(Collected data entries)
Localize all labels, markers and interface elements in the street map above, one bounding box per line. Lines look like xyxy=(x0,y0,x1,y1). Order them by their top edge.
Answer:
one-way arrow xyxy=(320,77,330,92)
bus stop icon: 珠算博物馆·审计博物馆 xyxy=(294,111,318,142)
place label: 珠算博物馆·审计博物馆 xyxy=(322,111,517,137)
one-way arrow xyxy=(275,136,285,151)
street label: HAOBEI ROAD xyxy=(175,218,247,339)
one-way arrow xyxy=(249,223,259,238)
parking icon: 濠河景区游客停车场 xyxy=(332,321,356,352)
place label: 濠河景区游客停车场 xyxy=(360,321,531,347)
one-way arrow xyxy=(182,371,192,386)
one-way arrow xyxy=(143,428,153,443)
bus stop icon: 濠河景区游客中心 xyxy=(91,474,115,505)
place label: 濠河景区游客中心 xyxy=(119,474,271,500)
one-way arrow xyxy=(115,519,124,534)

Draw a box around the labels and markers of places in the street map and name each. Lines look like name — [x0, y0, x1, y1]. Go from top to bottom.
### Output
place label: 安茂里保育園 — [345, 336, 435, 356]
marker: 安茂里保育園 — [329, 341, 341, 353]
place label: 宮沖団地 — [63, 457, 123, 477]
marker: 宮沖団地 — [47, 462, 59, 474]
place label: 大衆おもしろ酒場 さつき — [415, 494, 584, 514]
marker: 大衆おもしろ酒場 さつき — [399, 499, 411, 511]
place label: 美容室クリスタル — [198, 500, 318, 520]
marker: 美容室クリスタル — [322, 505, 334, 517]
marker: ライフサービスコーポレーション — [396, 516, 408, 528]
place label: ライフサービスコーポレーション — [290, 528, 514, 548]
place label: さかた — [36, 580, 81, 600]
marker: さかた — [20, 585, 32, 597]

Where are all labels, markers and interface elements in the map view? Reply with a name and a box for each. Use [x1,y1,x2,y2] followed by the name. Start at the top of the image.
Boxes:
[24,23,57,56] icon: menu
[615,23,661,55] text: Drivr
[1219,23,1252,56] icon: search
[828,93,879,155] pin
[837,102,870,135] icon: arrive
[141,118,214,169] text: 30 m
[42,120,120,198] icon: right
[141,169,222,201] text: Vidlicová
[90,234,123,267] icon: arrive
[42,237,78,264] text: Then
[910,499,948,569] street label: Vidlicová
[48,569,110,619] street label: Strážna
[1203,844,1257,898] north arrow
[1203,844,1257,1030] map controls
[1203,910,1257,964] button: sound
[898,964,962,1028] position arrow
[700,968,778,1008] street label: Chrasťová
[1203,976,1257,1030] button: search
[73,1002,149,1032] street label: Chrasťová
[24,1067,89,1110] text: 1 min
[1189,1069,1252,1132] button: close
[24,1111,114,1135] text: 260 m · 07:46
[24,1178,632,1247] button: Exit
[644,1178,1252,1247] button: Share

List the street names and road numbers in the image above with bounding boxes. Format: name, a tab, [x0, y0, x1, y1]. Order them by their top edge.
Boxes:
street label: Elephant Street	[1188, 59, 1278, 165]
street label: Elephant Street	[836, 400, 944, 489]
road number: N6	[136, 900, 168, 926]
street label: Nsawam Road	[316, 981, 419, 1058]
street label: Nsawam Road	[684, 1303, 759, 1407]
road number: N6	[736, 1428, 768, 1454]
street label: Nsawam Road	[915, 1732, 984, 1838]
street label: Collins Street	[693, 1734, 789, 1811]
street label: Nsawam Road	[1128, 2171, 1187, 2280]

▶ _WHAT TO PRODUCE_
Wherever a line above contains "elements", copy that line.

▶ _ANSWER TO THIS TASK_
Localize all labels, markers and interface elements in the street map above, one bounding box per line. Lines look like xyxy=(x0,y0,x1,y1). Order them by their top edge.
Where are all labels, markers and interface elements in the map view? Reply with a name and a box for each. Use [x1,y1,x2,y2] followed by the name. Start at the top of the image.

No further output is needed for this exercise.